In [1]:
import os
import h5py
import shutil
import numpy as np

from pathlib import Path
from utils import phi_shift_and_flipping

MAX_CONSTI = {
    'Jet': 50,
    'Tower': 250,
    'Track': 150,
    'Photon': 2,
}

# Split SR (VBF) and BR (GGF) samples 

In [2]:
def get_dataset_keys(f):
    keys = []
    f.visit(lambda key : keys.append(key) if isinstance(f[key], h5py.Dataset) else None)
    return keys

def create_dataset(f, nevent, MAX_CONSTI):

    f.create_dataset('J1/mask', (nevent, MAX_CONSTI['Jet']), maxshape=(None, MAX_CONSTI['Jet']), dtype='|b1')
    f.create_dataset('J1/pt', (nevent, MAX_CONSTI['Jet']), maxshape=(None, MAX_CONSTI['Jet']), dtype='<f4')
    f.create_dataset('J1/eta', (nevent, MAX_CONSTI['Jet']), maxshape=(None, MAX_CONSTI['Jet']), dtype='<f4')
    f.create_dataset('J1/phi', (nevent, MAX_CONSTI['Jet']), maxshape=(None, MAX_CONSTI['Jet']), dtype='<f4')

    f.create_dataset('J2/mask', (nevent, MAX_CONSTI['Jet']), maxshape=(None, MAX_CONSTI['Jet']), dtype='|b1')
    f.create_dataset('J2/pt', (nevent, MAX_CONSTI['Jet']), maxshape=(None, MAX_CONSTI['Jet']), dtype='<f4')
    f.create_dataset('J2/eta', (nevent, MAX_CONSTI['Jet']), maxshape=(None, MAX_CONSTI['Jet']), dtype='<f4')
    f.create_dataset('J2/phi', (nevent, MAX_CONSTI['Jet']), maxshape=(None, MAX_CONSTI['Jet']), dtype='<f4')
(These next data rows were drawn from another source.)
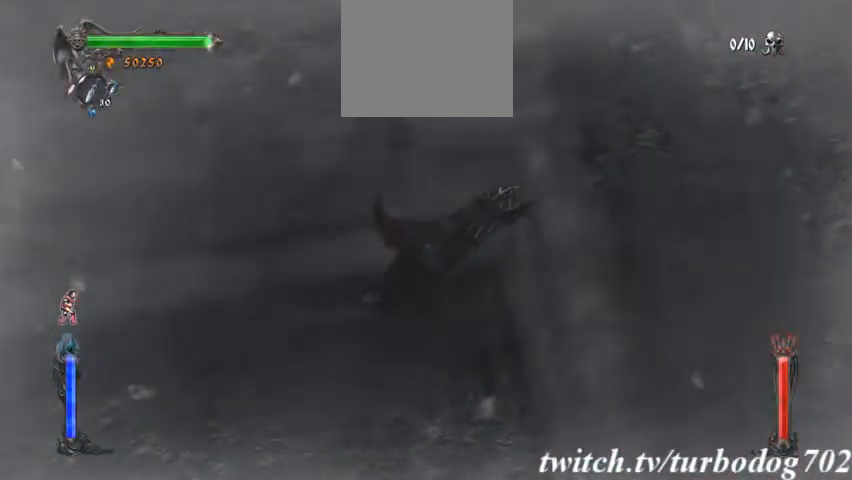
{"dt_ms": 500, "buttons": [], "events": []}
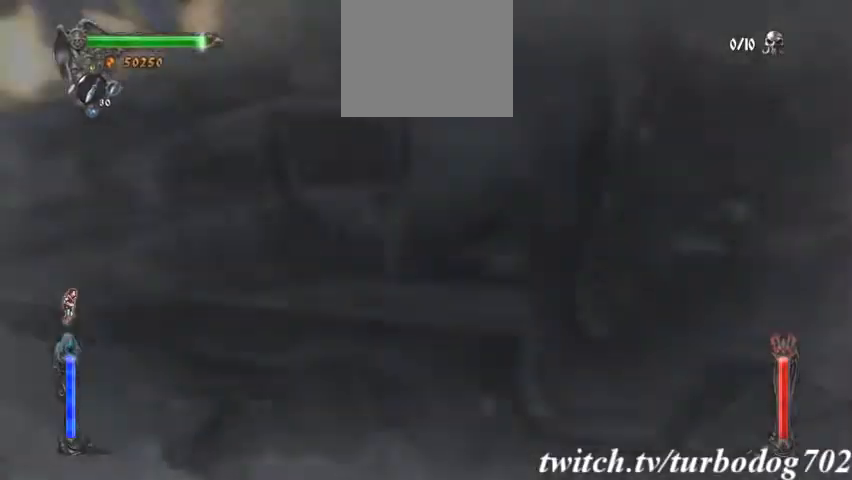
{"dt_ms": 1000, "buttons": []}
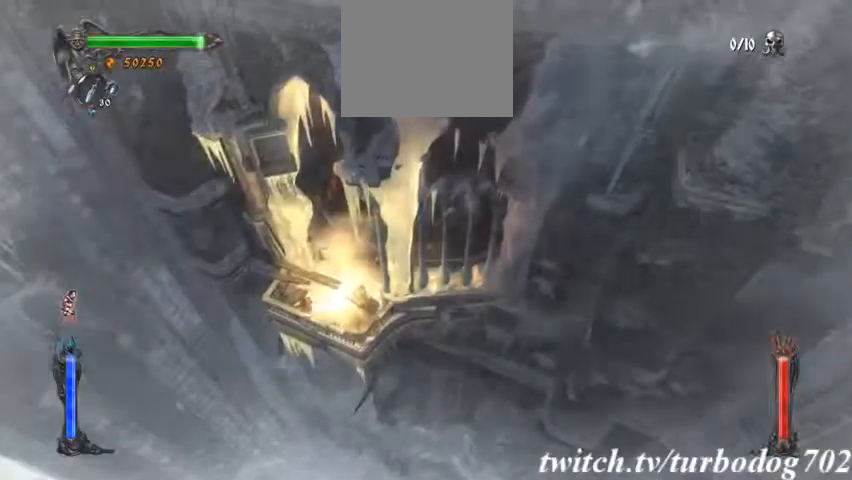
{"dt_ms": 1000, "buttons": []}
    f.create_dataset('TOWER/mask', (nevent, MAX_CONSTI['Tower']), maxshape=(None, MAX_CONSTI['Tower']), dtype='|b1')
    f.create_dataset('TOWER/pt', (nevent, MAX_CONSTI['Tower']), maxshape=(None, MAX_CONSTI['Tower']), dtype='<f4')
    f.create_dataset('TOWER/eta', (nevent, MAX_CONSTI['Tower']), maxshape=(None, MAX_CONSTI['Tower']), dtype='<f4')
    f.create_dataset('TOWER/phi', (nevent, MAX_CONSTI['Tower']), maxshape=(None, MAX_CONSTI['Tower']), dtype='<f4')

    f.create_dataset('TRACK/mask', (nevent, MAX_CONSTI['Track']), maxshape=(None, MAX_CONSTI['Track']), dtype='|b1')
    f.create_dataset('TRACK/pt', (nevent, MAX_CONSTI['Track']), maxshape=(None, MAX_CONSTI['Track']), dtype='<f4')
    f.create_dataset('TRACK/eta', (nevent, MAX_CONSTI['Track']), maxshape=(None, MAX_CONSTI['Track']), dtype='<f4')
    f.create_dataset('TRACK/phi', (nevent, MAX_CONSTI['Track']), maxshape=(None, MAX_CONSTI['Track']), dtype='<f4')

    f.create_dataset('PHOTON/pt', (nevent, MAX_CONSTI['Photon']), maxshape=(None, MAX_CONSTI['Photon']), dtype='<f4')
    f.create_dataset('PHOTON/eta', (nevent, MAX_CONSTI['Photon']), maxshape=(None, MAX_CONSTI['Photon']), dtype='<f4')
    f.create_dataset('PHOTON/phi', (nevent, MAX_CONSTI['Photon']), maxshape=(None, MAX_CONSTI['Photon']), dtype='<f4')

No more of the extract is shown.